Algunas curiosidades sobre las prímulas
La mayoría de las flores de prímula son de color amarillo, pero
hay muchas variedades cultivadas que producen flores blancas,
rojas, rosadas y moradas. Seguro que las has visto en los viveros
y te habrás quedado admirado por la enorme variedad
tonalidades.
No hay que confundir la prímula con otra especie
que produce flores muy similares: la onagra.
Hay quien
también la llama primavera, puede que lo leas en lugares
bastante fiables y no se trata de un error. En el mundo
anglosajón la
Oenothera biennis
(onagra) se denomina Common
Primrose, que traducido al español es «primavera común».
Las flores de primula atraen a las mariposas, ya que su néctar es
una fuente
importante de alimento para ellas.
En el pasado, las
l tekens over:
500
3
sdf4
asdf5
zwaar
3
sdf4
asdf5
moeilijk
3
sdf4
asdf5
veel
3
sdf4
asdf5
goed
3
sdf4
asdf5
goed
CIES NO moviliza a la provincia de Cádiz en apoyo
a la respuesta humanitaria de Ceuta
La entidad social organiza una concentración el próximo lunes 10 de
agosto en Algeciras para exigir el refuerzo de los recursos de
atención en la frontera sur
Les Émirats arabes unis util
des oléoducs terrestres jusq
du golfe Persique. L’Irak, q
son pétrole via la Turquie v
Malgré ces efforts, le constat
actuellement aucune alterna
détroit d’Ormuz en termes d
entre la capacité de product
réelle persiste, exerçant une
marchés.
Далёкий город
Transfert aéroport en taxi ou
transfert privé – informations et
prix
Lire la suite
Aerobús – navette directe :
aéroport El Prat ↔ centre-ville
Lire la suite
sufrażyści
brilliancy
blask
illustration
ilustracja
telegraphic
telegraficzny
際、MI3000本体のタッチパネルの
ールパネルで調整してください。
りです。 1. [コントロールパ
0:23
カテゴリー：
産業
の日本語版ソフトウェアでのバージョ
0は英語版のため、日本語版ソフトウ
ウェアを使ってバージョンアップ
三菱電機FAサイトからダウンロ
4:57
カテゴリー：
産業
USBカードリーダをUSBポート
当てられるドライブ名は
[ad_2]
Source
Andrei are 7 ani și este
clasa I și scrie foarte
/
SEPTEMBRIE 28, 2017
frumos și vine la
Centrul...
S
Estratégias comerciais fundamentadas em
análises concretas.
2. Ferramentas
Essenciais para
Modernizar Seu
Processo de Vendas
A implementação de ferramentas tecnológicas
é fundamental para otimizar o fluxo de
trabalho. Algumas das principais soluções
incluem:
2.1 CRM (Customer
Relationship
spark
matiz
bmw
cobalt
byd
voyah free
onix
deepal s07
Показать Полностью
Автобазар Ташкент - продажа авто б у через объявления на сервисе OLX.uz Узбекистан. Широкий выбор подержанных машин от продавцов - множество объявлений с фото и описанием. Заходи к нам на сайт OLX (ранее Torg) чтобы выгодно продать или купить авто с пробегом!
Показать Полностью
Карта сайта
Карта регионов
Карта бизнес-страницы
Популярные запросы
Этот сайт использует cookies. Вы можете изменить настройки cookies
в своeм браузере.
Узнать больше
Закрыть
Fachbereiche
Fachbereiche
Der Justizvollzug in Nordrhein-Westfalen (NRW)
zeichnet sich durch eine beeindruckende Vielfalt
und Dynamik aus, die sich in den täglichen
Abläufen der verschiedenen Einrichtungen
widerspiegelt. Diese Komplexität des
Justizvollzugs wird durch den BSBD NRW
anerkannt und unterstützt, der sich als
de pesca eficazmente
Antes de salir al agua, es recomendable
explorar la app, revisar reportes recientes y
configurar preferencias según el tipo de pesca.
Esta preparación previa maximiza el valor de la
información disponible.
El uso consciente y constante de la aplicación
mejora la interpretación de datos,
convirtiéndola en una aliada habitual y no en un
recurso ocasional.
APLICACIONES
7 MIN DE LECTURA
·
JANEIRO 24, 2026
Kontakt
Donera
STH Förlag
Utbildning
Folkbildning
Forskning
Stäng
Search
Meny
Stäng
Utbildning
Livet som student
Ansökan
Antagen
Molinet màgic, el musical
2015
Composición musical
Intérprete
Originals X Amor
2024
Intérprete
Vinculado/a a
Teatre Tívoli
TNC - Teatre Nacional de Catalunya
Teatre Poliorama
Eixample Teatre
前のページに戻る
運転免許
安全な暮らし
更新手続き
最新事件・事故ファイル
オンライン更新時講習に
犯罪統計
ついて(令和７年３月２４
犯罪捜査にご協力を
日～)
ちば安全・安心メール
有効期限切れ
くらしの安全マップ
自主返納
= = = =
- Aim of the exercise
The answer is every entry, repeated word for word.

- Task response
Algunas curiosidades sobre las prímulas
La mayoría de las flores de prímula son de color amarillo, pero
hay muchas variedades cultivadas que producen flores blancas,
rojas, rosadas y moradas. Seguro que las has visto en los viveros
y te habrás quedado admirado por la enorme variedad
tonalidades.
No hay que confundir la prímula con otra especie
que produce flores muy similares: la onagra.
Hay quien
también la llama primavera, puede que lo leas en lugares
bastante fiables y no se trata de un error. En el mundo
anglosajón la
Oenothera biennis
(onagra) se denomina Common
Primrose, que traducido al español es «primavera común».
Las flores de primula atraen a las mariposas, ya que su néctar es
una fuente
importante de alimento para ellas.
En el pasado, las
l tekens over:
500
3
sdf4
asdf5
zwaar
3
sdf4
asdf5
moeilijk
3
sdf4
asdf5
veel
3
sdf4
asdf5
goed
3
sdf4
asdf5
goed
CIES NO moviliza a la provincia de Cádiz en apoyo
a la respuesta humanitaria de Ceuta
La entidad social organiza una concentración el próximo lunes 10 de
agosto en Algeciras para exigir el refuerzo de los recursos de
atención en la frontera sur
Les Émirats arabes unis util
des oléoducs terrestres jusq
du golfe Persique. L’Irak, q
son pétrole via la Turquie v
Malgré ces efforts, le constat
actuellement aucune alterna
détroit d’Ormuz en termes d
entre la capacité de product
réelle persiste, exerçant une
marchés.
Далёкий город
Transfert aéroport en taxi ou
transfert privé – informations et
prix
Lire la suite
Aerobús – navette directe :
aéroport El Prat ↔ centre-ville
Lire la suite
sufrażyści
brilliancy
blask
illustration
ilustracja
telegraphic
telegraficzny
際、MI3000本体のタッチパネルの
ールパネルで調整してください。
りです。 1. [コントロールパ
0:23
カテゴリー：
産業
の日本語版ソフトウェアでのバージョ
0は英語版のため、日本語版ソフトウ
ウェアを使ってバージョンアップ
三菱電機FAサイトからダウンロ
4:57
カテゴリー：
産業
USBカードリーダをUSBポート
当てられるドライブ名は
[ad_2]
Source
Andrei are 7 ani și este
clasa I și scrie foarte
/
SEPTEMBRIE 28, 2017
frumos și vine la
Centrul...
S
Estratégias comerciais fundamentadas em
análises concretas.
2. Ferramentas
Essenciais para
Modernizar Seu
Processo de Vendas
A implementação de ferramentas tecnológicas
é fundamental para otimizar o fluxo de
trabalho. Algumas das principais soluções
incluem:
2.1 CRM (Customer
Relationship
spark
matiz
bmw
cobalt
byd
voyah free
onix
deepal s07
Показать Полностью
Автобазар Ташкент - продажа авто б у через объявления на сервисе OLX.uz Узбекистан. Широкий выбор подержанных машин от продавцов - множество объявлений с фото и описанием. Заходи к нам на сайт OLX (ранее Torg) чтобы выгодно продать или купить авто с пробегом!
Показать Полностью
Карта сайта
Карта регионов
Карта бизнес-страницы
Популярные запросы
Этот сайт использует cookies. Вы можете изменить настройки cookies
в своeм браузере.
Узнать больше
Закрыть
Fachbereiche
Fachbereiche
Der Justizvollzug in Nordrhein-Westfalen (NRW)
zeichnet sich durch eine beeindruckende Vielfalt
und Dynamik aus, die sich in den täglichen
Abläufen der verschiedenen Einrichtungen
widerspiegelt. Diese Komplexität des
Justizvollzugs wird durch den BSBD NRW
anerkannt und unterstützt, der sich als
de pesca eficazmente
Antes de salir al agua, es recomendable
explorar la app, revisar reportes recientes y
configurar preferencias según el tipo de pesca.
Esta preparación previa maximiza el valor de la
información disponible.
El uso consciente y constante de la aplicación
mejora la interpretación de datos,
convirtiéndola en una aliada habitual y no en un
recurso ocasional.
APLICACIONES
7 MIN DE LECTURA
·
JANEIRO 24, 2026
Kontakt
Donera
STH Förlag
Utbildning
Folkbildning
Forskning
Stäng
Search
Meny
Stäng
Utbildning
Livet som student
Ansökan
Antagen
Molinet màgic, el musical
2015
Composición musical
Intérprete
Originals X Amor
2024
Intérprete
Vinculado/a a
Teatre Tívoli
TNC - Teatre Nacional de Catalunya
Teatre Poliorama
Eixample Teatre
前のページに戻る
運転免許
安全な暮らし
更新手続き
最新事件・事故ファイル
オンライン更新時講習に
犯罪統計
ついて(令和７年３月２４
犯罪捜査にご協力を
日～)
ちば安全・安心メール
有効期限切れ
くらしの安全マップ
自主返納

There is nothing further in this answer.